Transcribe every line of the entries below word for word, leaving out the pictures.

▸ DATASET ENTRIES:

/---

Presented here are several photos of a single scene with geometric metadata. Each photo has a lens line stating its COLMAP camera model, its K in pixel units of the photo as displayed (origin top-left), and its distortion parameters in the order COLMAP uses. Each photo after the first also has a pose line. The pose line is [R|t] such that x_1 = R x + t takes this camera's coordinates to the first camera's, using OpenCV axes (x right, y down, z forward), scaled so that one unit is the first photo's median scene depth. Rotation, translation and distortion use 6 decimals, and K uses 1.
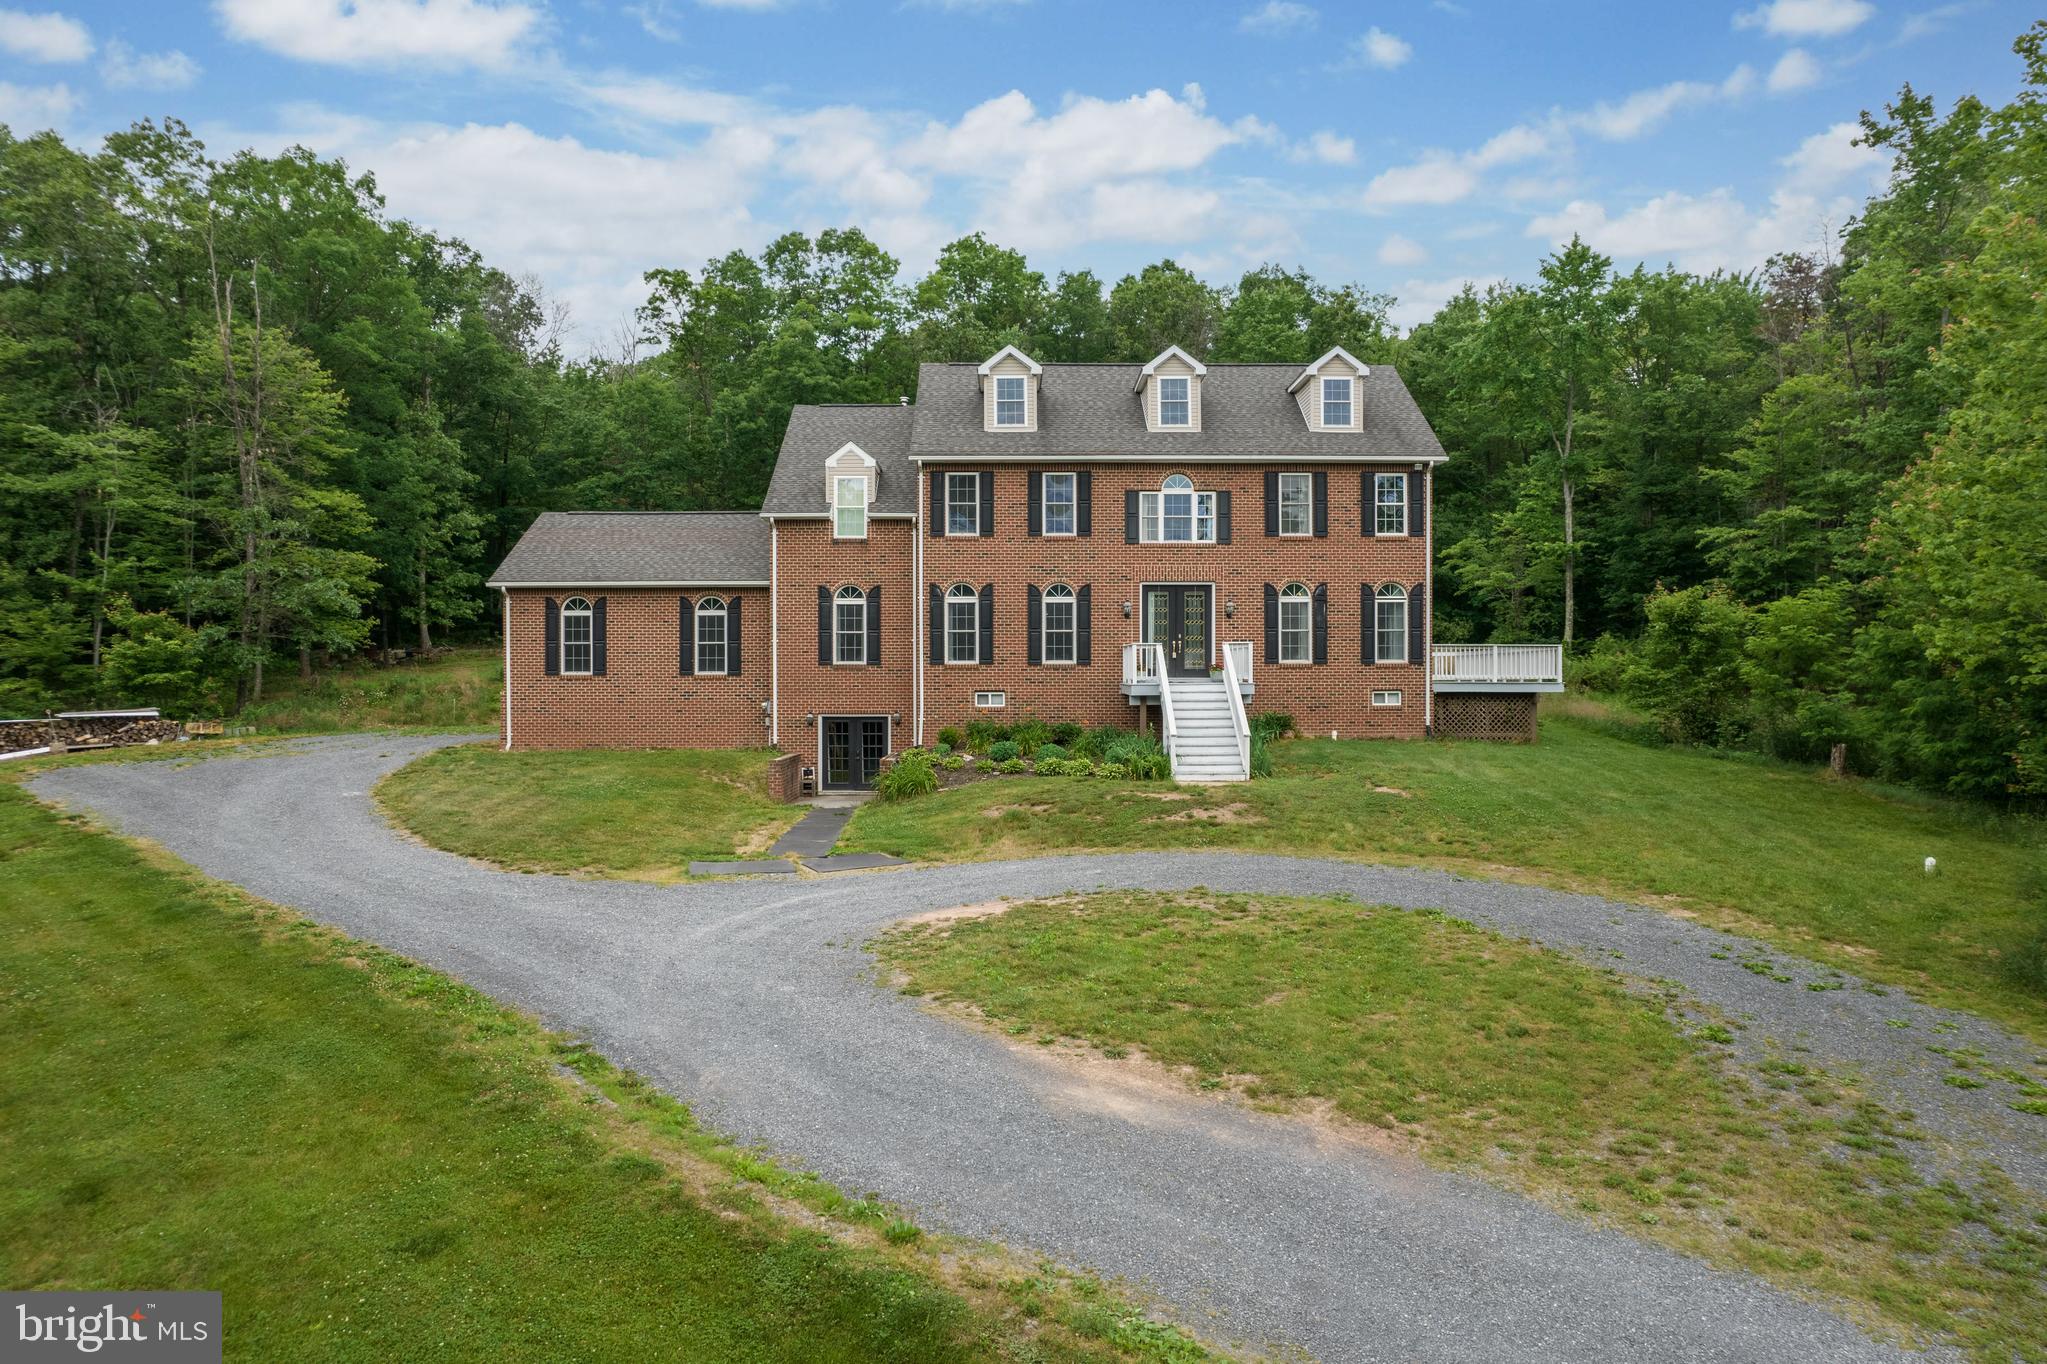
lens RADIAL K [[1313.5, 0, 1029.1], [0, 1313.5, 683.9], [0, 0, 1]] dist [-0.077098, 0.068467]
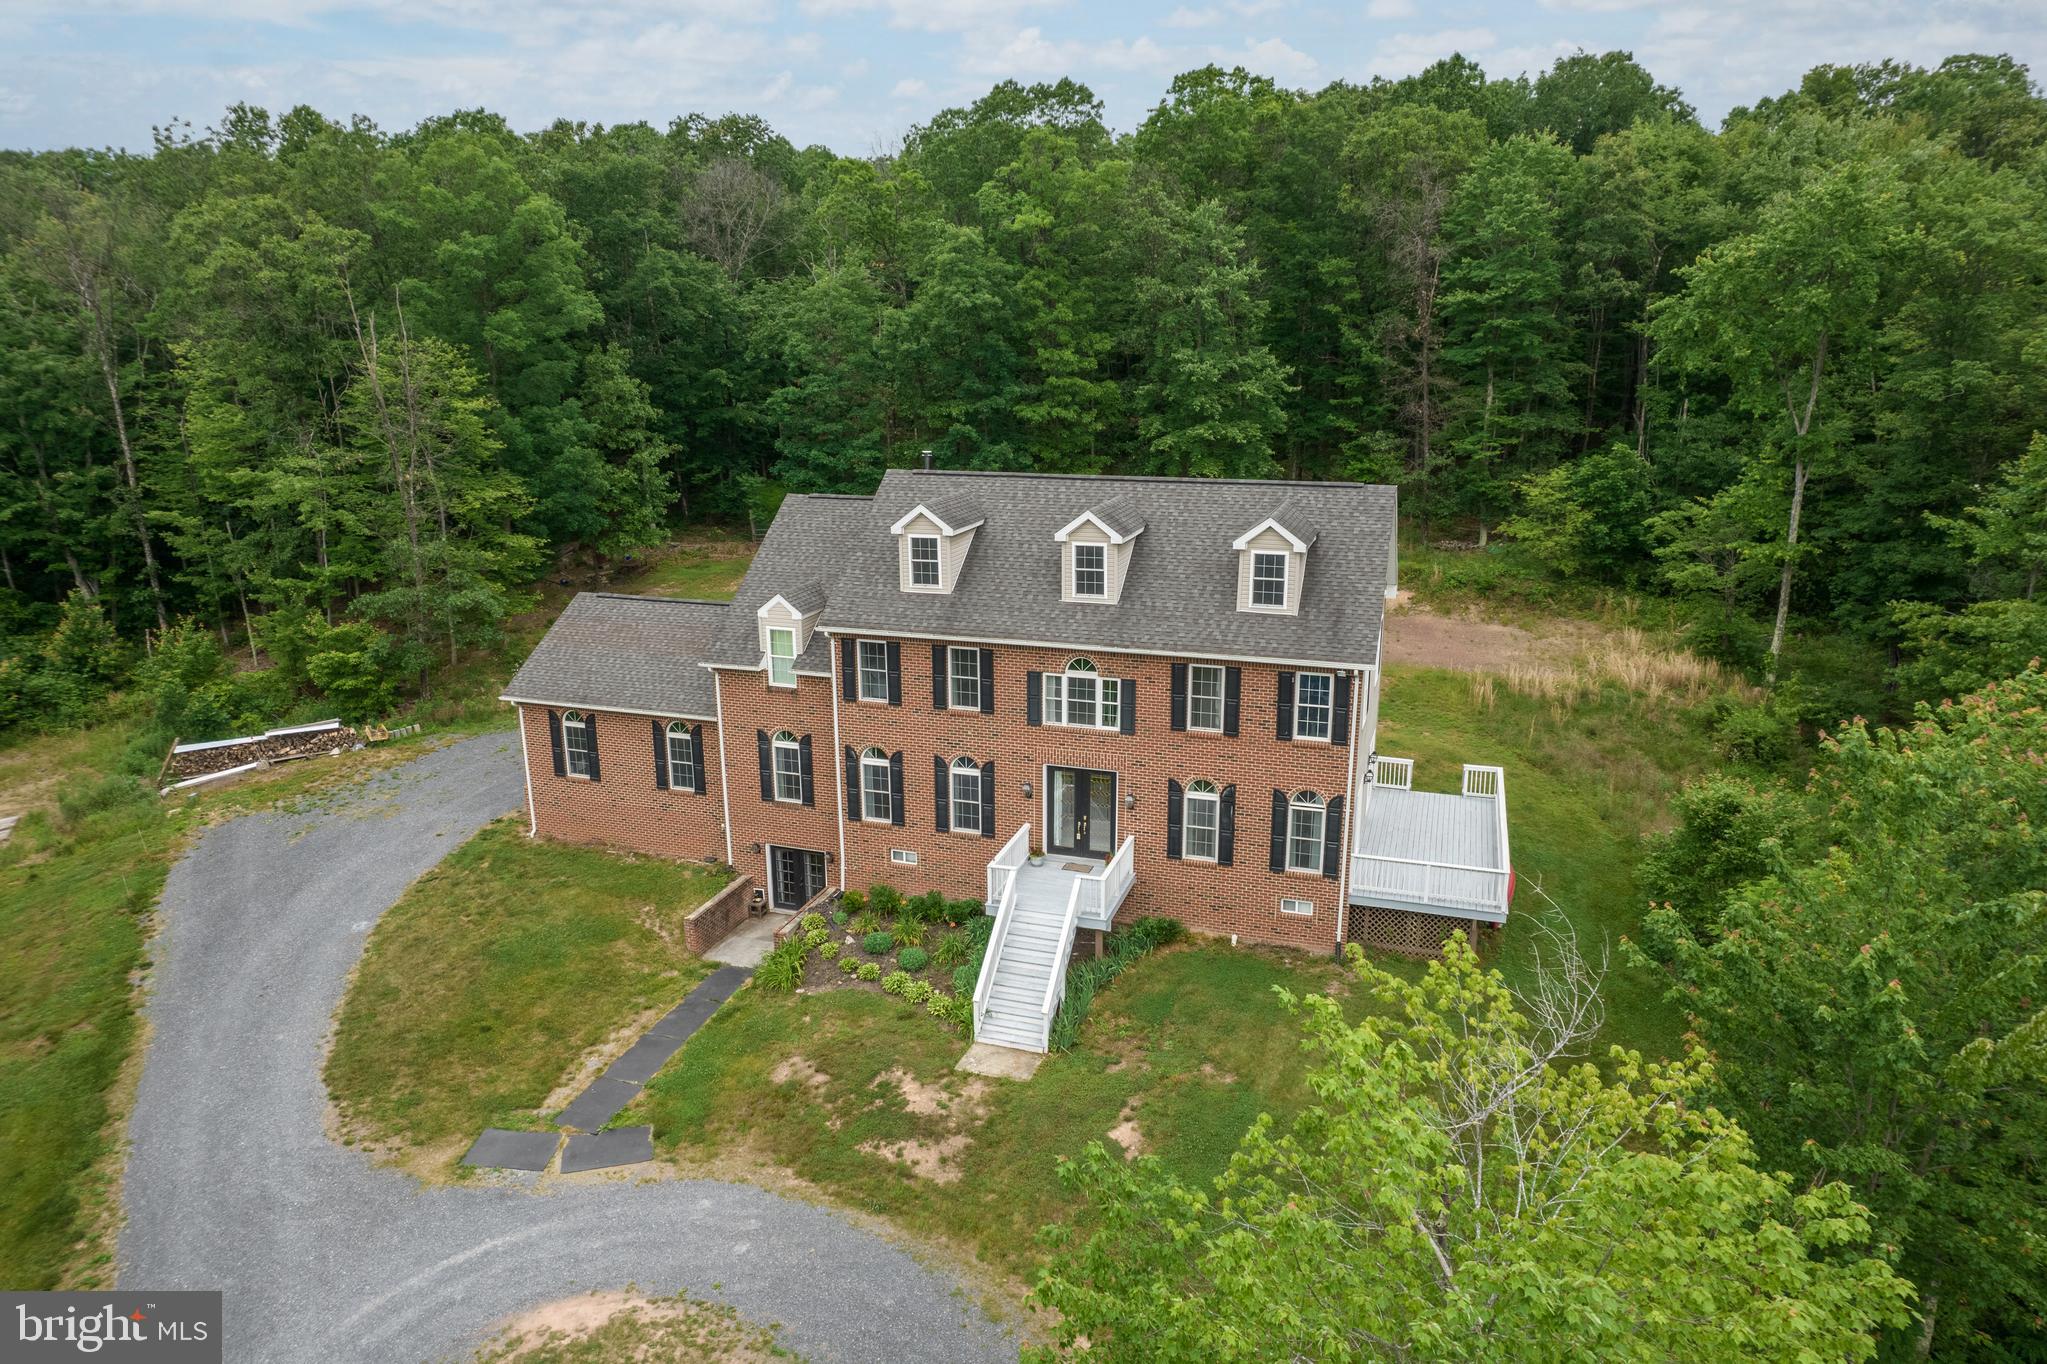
lens RADIAL K [[1313.5, 0, 1029.1], [0, 1313.5, 683.9], [0, 0, 1]] dist [-0.077098, 0.068467]
pose [[0.944666, 0.083043, -0.317349, 0.372010], [0.002558, 0.965532, 0.260271, -0.380810], [0.328024, -0.246681, 0.911893, 0.128147]]
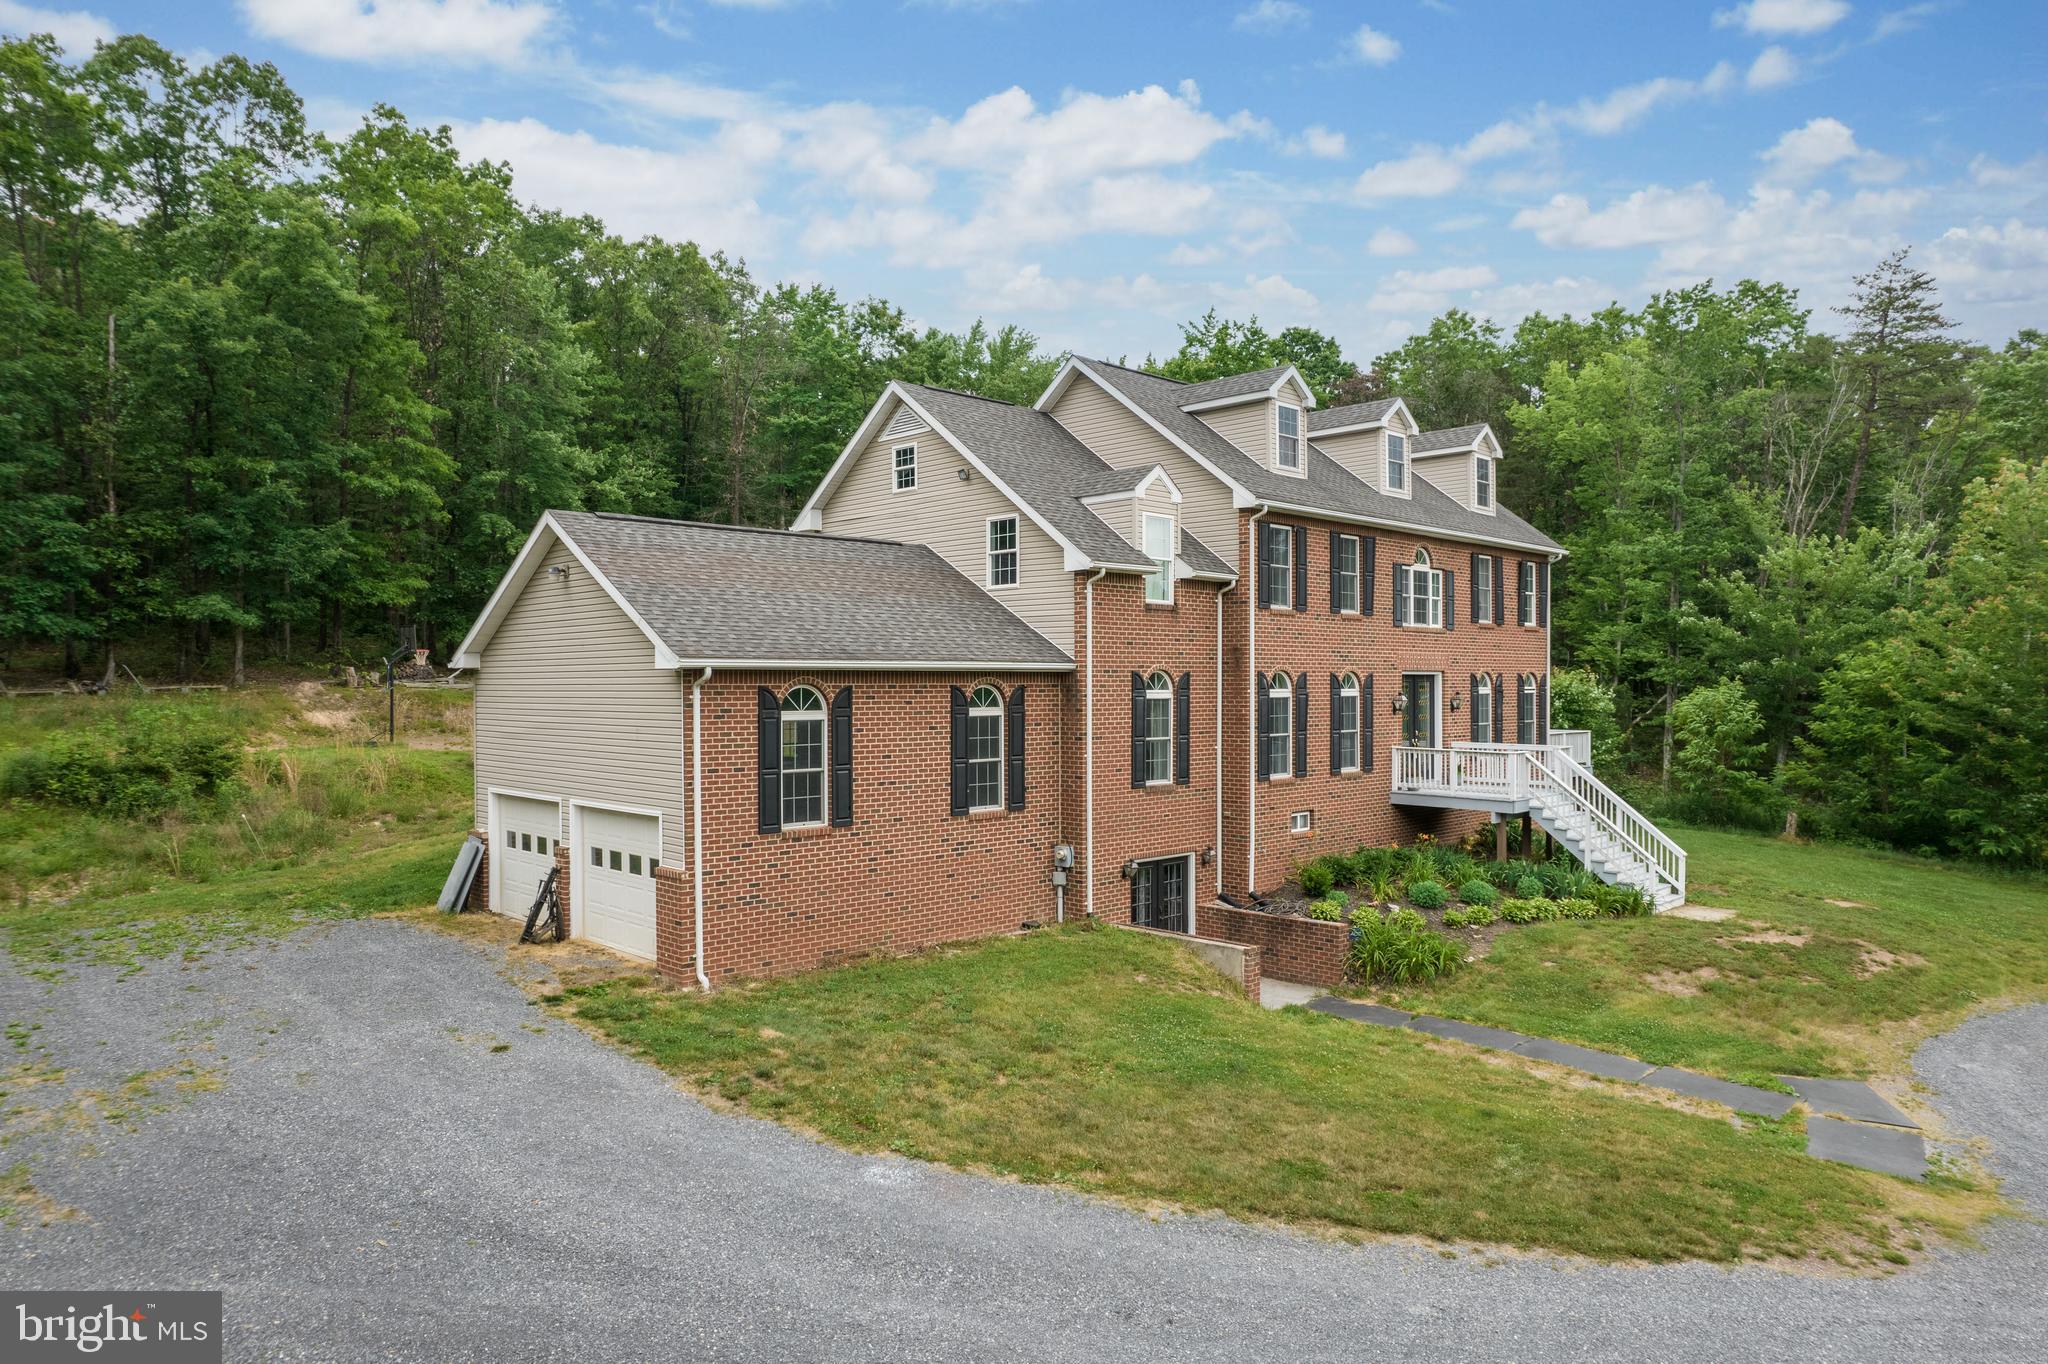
lens RADIAL K [[1314.1, 0, 1029.6], [0, 1314.1, 683.9], [0, 0, 1]] dist [-0.077098, 0.068467]
pose [[0.721123, -0.000270, 0.692807, -0.669922], [0.000082, 1.000000, 0.000304, -0.068797], [-0.692807, -0.000162, 0.721123, 0.546495]]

\---

▸ EXERCISE ANSWER:
Presented here are several photos of a single scene with geometric metadata. Each photo has a lens line stating its COLMAP camera model, its K in pixel units of the photo as displayed (origin top-left), and its distortion parameters in the order COLMAP uses. Each photo after the first also has a pose line. The pose line is [R|t] such that x_1 = R x + t takes this camera's coordinates to the first camera's, using OpenCV axes (x right, y down, z forward), scaled so that one unit is the first photo's median scene depth. Rotation, translation and distortion use 6 decimals, and K uses 1.
lens RADIAL K [[1313.5, 0, 1029.1], [0, 1313.5, 683.9], [0, 0, 1]] dist [-0.077098, 0.068467]
lens RADIAL K [[1313.5, 0, 1029.1], [0, 1313.5, 683.9], [0, 0, 1]] dist [-0.077098, 0.068467]
pose [[0.944666, 0.083043, -0.317349, 0.372010], [0.002558, 0.965532, 0.260271, -0.380810], [0.328024, -0.246681, 0.911893, 0.128147]]
lens RADIAL K [[1314.1, 0, 1029.6], [0, 1314.1, 683.9], [0, 0, 1]] dist [-0.077098, 0.068467]
pose [[0.721123, -0.000270, 0.692807, -0.669922], [0.000082, 1.000000, 0.000304, -0.068797], [-0.692807, -0.000162, 0.721123, 0.546495]]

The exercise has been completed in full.